##### Supplied data

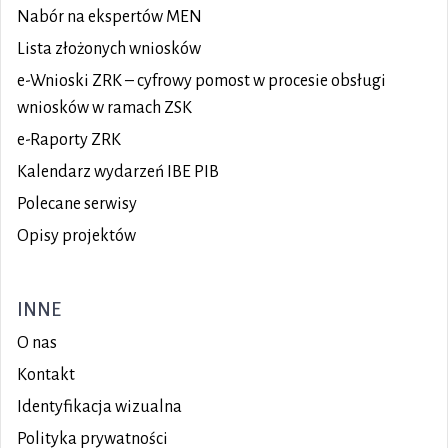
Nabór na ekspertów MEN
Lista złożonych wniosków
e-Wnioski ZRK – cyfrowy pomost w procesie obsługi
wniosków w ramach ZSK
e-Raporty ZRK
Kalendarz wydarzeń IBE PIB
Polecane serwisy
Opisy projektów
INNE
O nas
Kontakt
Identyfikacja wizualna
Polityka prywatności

##########

Work instructions: Word for word, please reproduce each entry above and leave out every picture.

Reply to the task:
Nabór na ekspertów MEN
Lista złożonych wniosków
e-Wnioski ZRK – cyfrowy pomost w procesie obsługi
wniosków w ramach ZSK
e-Raporty ZRK
Kalendarz wydarzeń IBE PIB
Polecane serwisy
Opisy projektów
INNE
O nas
Kontakt
Identyfikacja wizualna
Polityka prywatności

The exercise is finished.